Do Nurses at Center On Aging And Health Stick Around?

CENTER ON AGING AND HEALTH has a staff turnover rate of 35%, which is about average for Tennessee nursing homes (state average: 46%). Moderate turnover is common in nursing homes, but families should still ask about staff tenure and how the facility maintains care continuity when employees leave.

Was Center On Aging And Health Ever Fined?

CENTER ON AGING AND HEALTH has no federal fines on record. CMS issues fines when nursing homes fail to meet care standards or don't correct problems found during inspections. The absence of fines suggests the facility has either maintained compliance or corrected any issues before penalties were assessed. This is a positive indicator, though families should still review recent inspection reports for the full picture.

Is Center On Aging And Health on Any Federal Watch List?

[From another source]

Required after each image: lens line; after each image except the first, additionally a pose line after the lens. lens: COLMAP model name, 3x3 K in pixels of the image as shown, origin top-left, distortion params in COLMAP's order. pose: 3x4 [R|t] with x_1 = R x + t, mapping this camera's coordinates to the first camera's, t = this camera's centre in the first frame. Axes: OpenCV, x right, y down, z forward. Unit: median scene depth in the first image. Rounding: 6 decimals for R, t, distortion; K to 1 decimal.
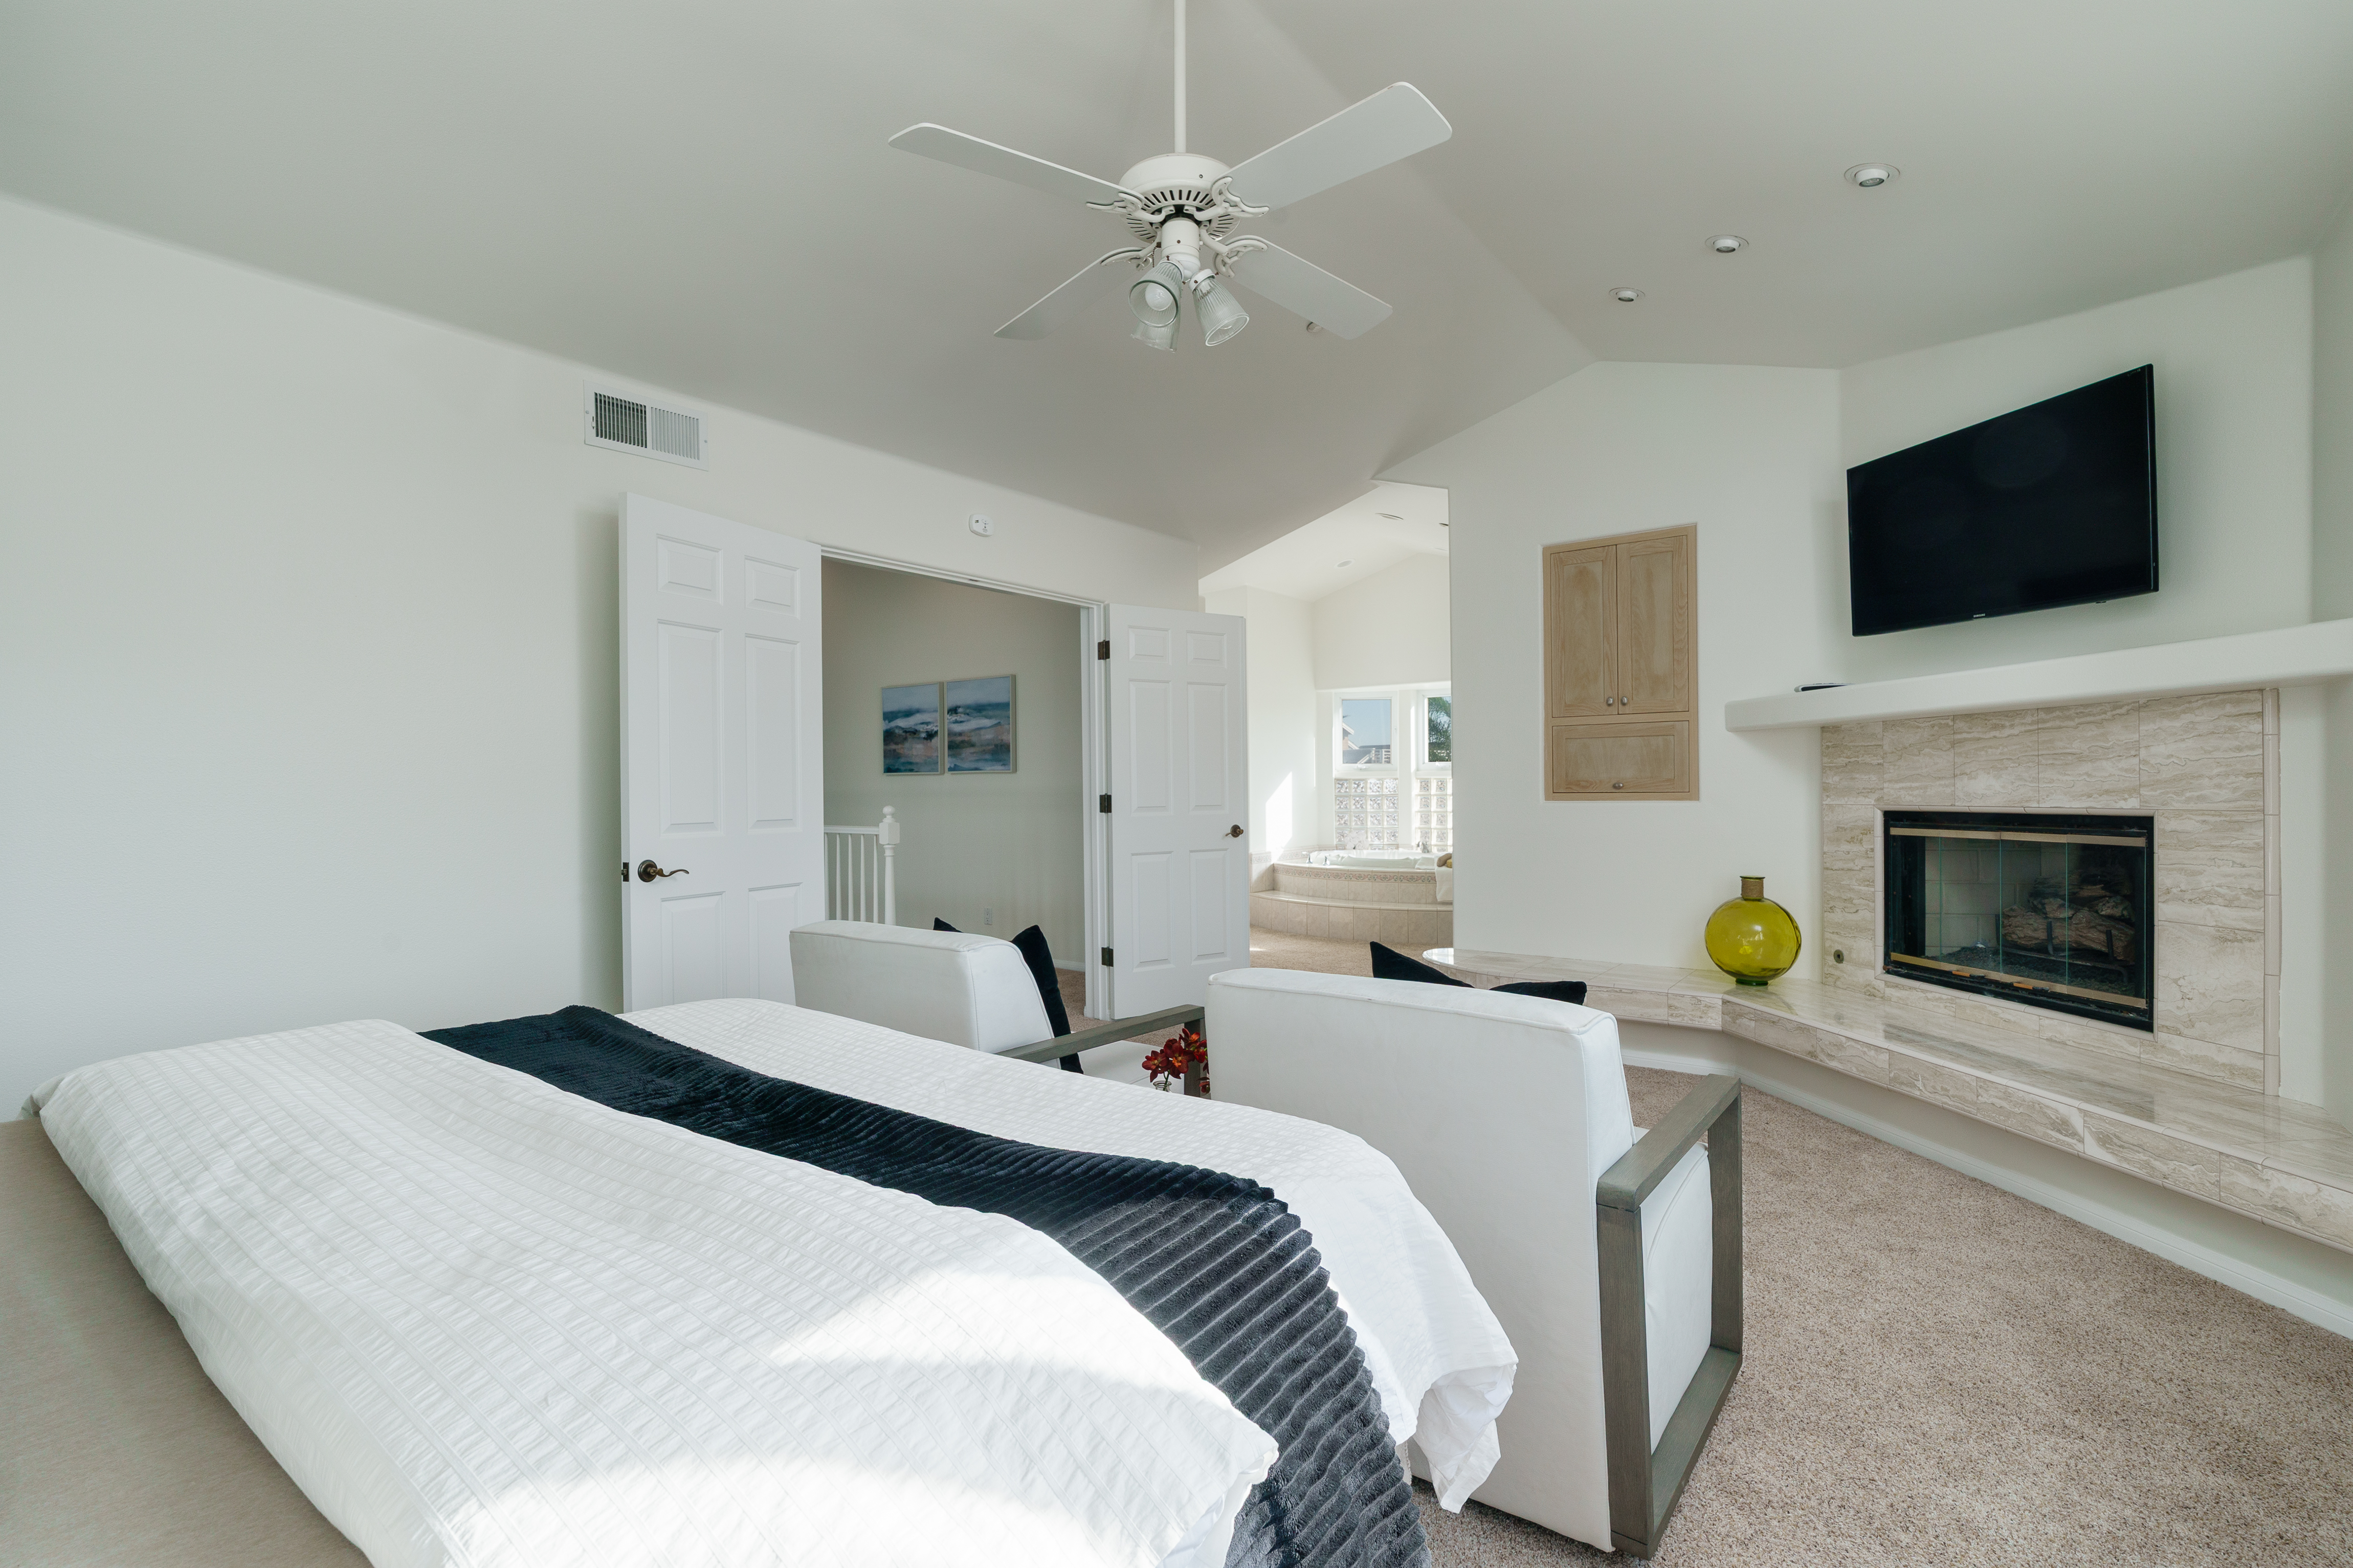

CENTER ON AGING AND HEALTH is not on any federal watch list. The most significant is the Special Focus Facility (SFF) program, which identifies the bottom 1% of nursing homes nationally based on persistent, serious quality problems. Not being on this list means the facility has avoided the pattern of deficiencies that triggers enhanced federal oversight. This is a positive indicator, though families should still review the facility's inspection history directly.